_Exercise directions:_ An exact copy of the lines from the top of the data through the line with "index mcp: (656, 249)" is what you should give, with no pictures in it.

*** Input material ***

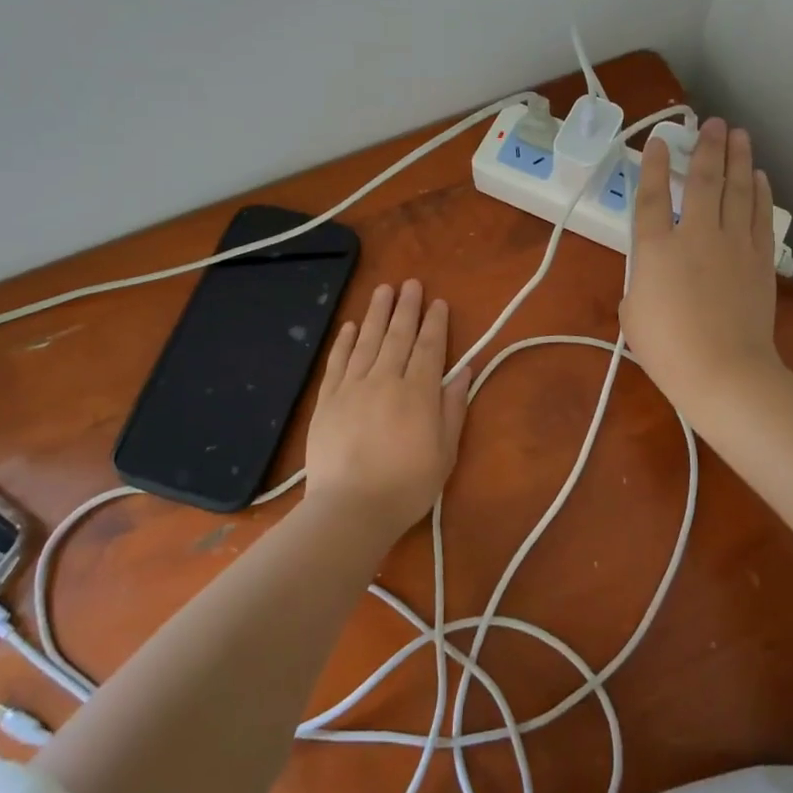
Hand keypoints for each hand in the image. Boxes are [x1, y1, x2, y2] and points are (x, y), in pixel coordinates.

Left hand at [304, 279, 470, 540]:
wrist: (350, 509)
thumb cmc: (407, 486)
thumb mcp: (445, 453)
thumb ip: (453, 408)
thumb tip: (465, 371)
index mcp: (418, 393)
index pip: (430, 348)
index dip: (435, 323)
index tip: (438, 302)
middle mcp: (385, 380)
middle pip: (398, 336)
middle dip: (407, 308)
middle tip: (411, 283)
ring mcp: (352, 388)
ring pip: (366, 341)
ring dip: (376, 313)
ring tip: (383, 290)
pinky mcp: (327, 400)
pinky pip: (337, 362)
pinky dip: (344, 342)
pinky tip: (350, 326)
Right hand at [621, 117, 784, 416]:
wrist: (724, 371)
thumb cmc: (668, 350)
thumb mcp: (633, 314)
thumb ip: (639, 283)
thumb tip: (653, 274)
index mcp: (656, 249)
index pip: (653, 196)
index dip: (655, 166)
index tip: (660, 142)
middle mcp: (696, 235)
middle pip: (703, 181)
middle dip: (707, 147)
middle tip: (712, 122)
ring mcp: (733, 245)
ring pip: (737, 190)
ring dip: (738, 159)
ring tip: (738, 134)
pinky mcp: (759, 260)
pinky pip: (760, 216)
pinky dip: (760, 193)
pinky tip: (759, 177)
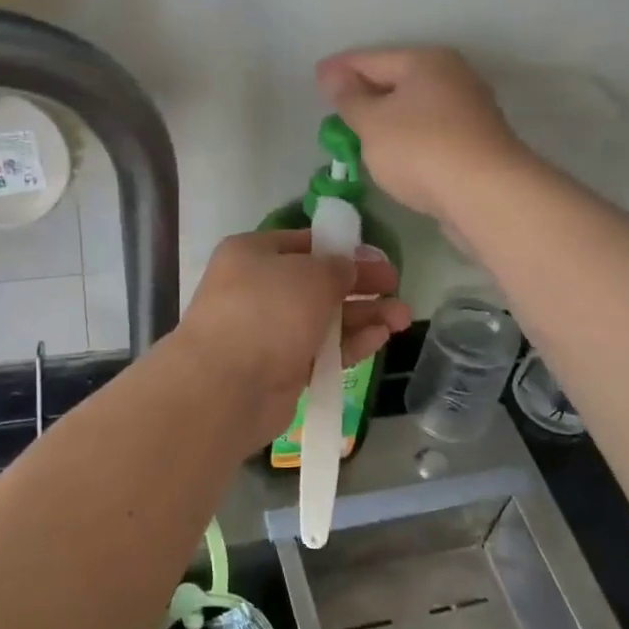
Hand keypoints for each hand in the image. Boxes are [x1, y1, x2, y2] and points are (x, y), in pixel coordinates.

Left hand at [174, 230, 410, 451]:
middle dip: (360, 286)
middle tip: (397, 287)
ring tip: (402, 318)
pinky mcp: (281, 368)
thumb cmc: (267, 311)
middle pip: (318, 282)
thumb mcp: (310, 274)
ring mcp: (268, 331)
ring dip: (363, 316)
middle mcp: (257, 289)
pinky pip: (321, 350)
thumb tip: (347, 268)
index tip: (377, 259)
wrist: (225, 385)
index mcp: (252, 254)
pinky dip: (349, 343)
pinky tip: (380, 338)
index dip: (343, 249)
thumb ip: (337, 268)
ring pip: (324, 319)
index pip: (304, 243)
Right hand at [316, 47, 526, 223]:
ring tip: (358, 134)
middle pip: (397, 80)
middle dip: (365, 93)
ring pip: (414, 109)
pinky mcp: (476, 145)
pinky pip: (429, 133)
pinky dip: (406, 139)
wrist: (487, 196)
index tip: (316, 76)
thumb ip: (349, 98)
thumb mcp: (371, 122)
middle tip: (334, 108)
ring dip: (387, 119)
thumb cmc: (420, 150)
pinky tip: (393, 156)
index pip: (372, 58)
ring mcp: (469, 111)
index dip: (340, 68)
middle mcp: (453, 78)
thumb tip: (333, 75)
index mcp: (426, 62)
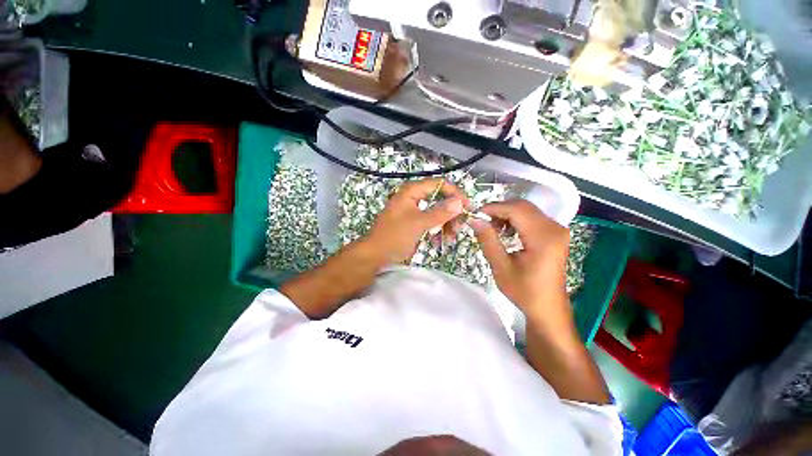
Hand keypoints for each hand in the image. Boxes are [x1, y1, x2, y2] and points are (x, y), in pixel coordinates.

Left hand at [365, 178, 467, 264]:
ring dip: (446, 225)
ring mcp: (414, 211)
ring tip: (449, 238)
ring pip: (437, 213)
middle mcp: (414, 198)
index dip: (455, 194)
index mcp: (412, 191)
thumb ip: (440, 212)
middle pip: (440, 199)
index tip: (467, 208)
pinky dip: (437, 231)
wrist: (375, 256)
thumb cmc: (394, 237)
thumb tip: (460, 201)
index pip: (440, 185)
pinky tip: (439, 242)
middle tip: (458, 228)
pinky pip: (431, 223)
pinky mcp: (414, 223)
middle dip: (451, 214)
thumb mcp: (418, 224)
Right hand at [470, 200, 569, 319]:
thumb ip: (488, 240)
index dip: (493, 208)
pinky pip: (532, 217)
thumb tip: (474, 219)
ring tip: (492, 228)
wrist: (548, 307)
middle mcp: (554, 228)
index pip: (516, 210)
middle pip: (522, 206)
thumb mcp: (501, 267)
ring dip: (506, 214)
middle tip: (482, 222)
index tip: (475, 214)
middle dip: (499, 210)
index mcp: (543, 238)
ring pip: (527, 209)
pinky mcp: (555, 233)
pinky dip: (515, 219)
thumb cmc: (524, 291)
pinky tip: (506, 231)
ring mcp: (557, 229)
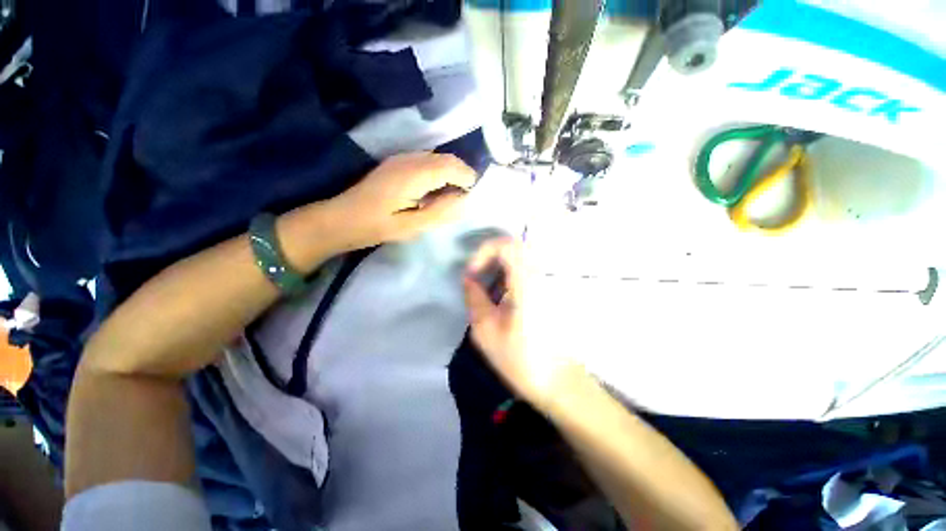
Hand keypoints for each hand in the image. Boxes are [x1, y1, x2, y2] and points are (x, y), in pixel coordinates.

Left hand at [332, 152, 476, 248]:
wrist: (342, 218)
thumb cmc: (377, 226)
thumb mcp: (412, 226)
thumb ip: (441, 211)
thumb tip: (464, 199)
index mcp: (414, 174)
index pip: (452, 167)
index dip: (468, 179)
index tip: (473, 197)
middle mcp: (410, 159)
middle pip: (447, 159)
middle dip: (462, 175)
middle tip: (465, 198)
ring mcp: (402, 158)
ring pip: (438, 158)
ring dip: (451, 173)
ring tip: (452, 196)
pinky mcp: (398, 163)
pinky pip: (427, 161)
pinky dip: (439, 173)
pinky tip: (435, 191)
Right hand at [463, 238, 580, 408]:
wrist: (557, 381)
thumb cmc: (520, 359)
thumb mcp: (486, 330)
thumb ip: (474, 297)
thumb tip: (468, 278)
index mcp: (527, 285)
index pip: (508, 246)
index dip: (485, 251)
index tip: (472, 272)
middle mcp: (540, 277)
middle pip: (515, 248)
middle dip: (490, 256)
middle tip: (476, 276)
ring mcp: (546, 283)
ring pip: (520, 258)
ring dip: (498, 265)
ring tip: (485, 287)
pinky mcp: (547, 291)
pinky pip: (526, 270)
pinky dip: (508, 274)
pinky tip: (500, 295)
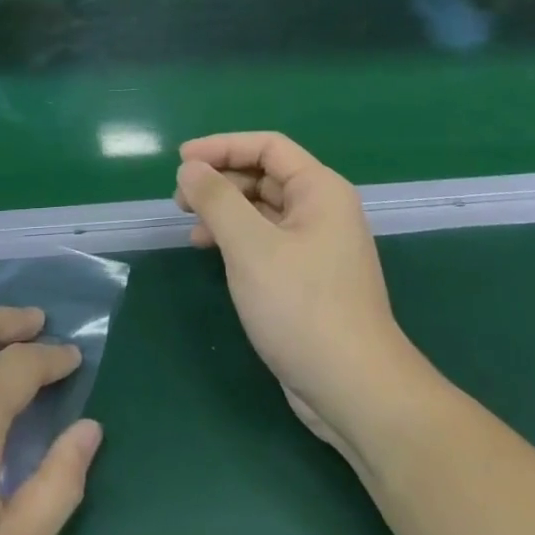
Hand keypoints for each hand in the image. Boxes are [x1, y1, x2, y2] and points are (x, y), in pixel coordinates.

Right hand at [176, 132, 420, 455]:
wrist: (354, 388)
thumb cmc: (302, 306)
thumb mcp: (250, 247)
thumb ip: (217, 200)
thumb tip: (190, 168)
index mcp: (320, 190)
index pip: (268, 146)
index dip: (222, 146)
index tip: (182, 160)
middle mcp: (322, 210)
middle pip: (265, 175)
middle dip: (221, 179)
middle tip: (180, 198)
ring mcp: (317, 246)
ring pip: (263, 209)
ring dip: (225, 210)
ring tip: (190, 225)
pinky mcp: (307, 278)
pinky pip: (266, 240)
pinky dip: (236, 238)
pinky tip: (211, 252)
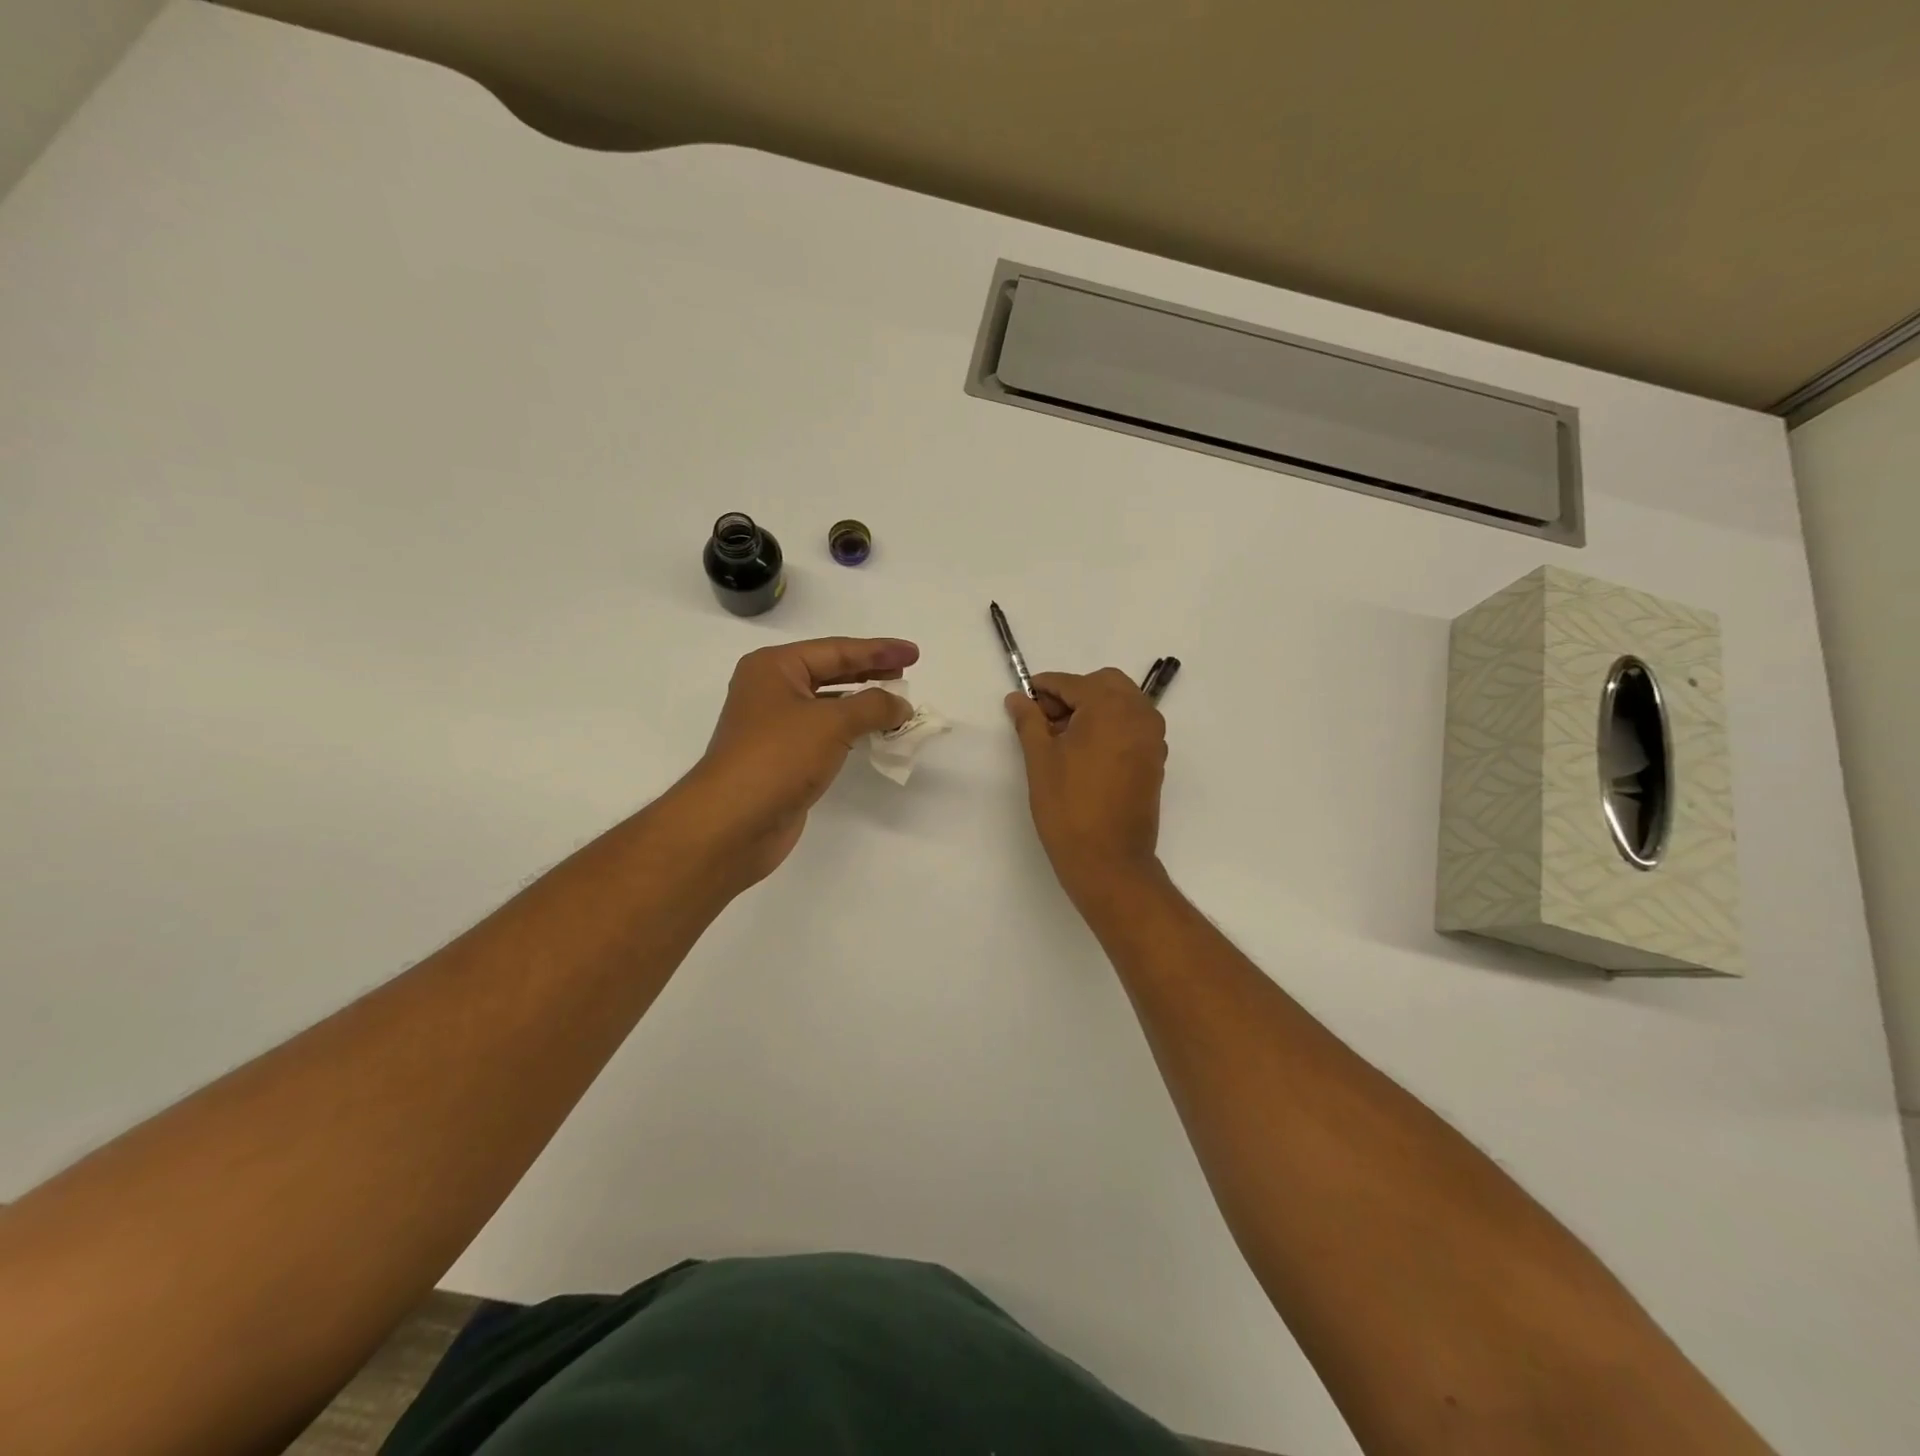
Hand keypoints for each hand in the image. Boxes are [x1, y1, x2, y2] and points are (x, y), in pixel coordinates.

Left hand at [678, 637, 916, 885]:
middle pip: (831, 672)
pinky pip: (826, 734)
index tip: (913, 653)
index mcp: (774, 668)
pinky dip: (852, 731)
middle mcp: (771, 690)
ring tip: (898, 705)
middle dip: (870, 673)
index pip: (836, 650)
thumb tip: (901, 705)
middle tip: (908, 674)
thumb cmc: (778, 757)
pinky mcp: (783, 758)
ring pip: (829, 705)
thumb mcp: (832, 723)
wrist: (733, 822)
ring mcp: (775, 726)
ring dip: (863, 704)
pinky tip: (874, 734)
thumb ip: (873, 706)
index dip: (878, 650)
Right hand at [1006, 668, 1167, 901]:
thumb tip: (1018, 698)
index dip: (1044, 689)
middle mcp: (1139, 714)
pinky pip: (1132, 726)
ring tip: (1062, 740)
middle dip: (1073, 694)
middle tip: (1045, 722)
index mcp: (1111, 707)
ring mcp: (1152, 738)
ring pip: (1121, 703)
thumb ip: (1029, 721)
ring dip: (1092, 709)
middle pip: (1104, 684)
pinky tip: (1084, 753)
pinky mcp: (1155, 759)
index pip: (1073, 683)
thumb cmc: (1068, 806)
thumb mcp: (1040, 759)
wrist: (1108, 860)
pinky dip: (1109, 726)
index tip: (1023, 700)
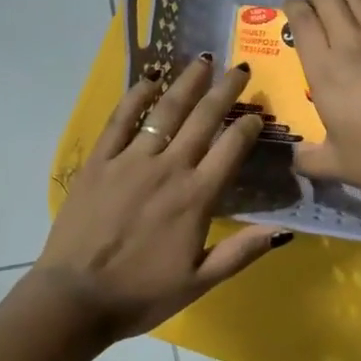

***

_Response to the exercise:_
Hand keypoints for each hand in the image. Boxes are [x1, y1, x2, y2] and points are (x, y), in pixel coordinates.

Left hand at [304, 279, 470, 540]:
wrist: (350, 509)
thumb cmc: (407, 486)
thumb mcp: (445, 453)
thumb ip: (453, 408)
thumb tip: (465, 371)
index mcp: (418, 393)
index pip: (430, 348)
index dip: (435, 323)
index tip: (438, 302)
middle mcp: (385, 380)
middle pip: (398, 336)
middle dip: (407, 308)
middle tip: (411, 283)
ring mcp: (352, 388)
ring pip: (366, 341)
ring dip: (376, 313)
ring tip: (383, 290)
pinky mcp: (327, 400)
pinky pip: (337, 362)
pinky dip: (344, 342)
pinky tip: (350, 326)
Right hand at [621, 117, 784, 416]:
wrist: (724, 371)
thumb cmc: (668, 350)
thumb mcp: (633, 314)
thumb ip: (639, 283)
thumb tip: (653, 274)
index mcp: (656, 249)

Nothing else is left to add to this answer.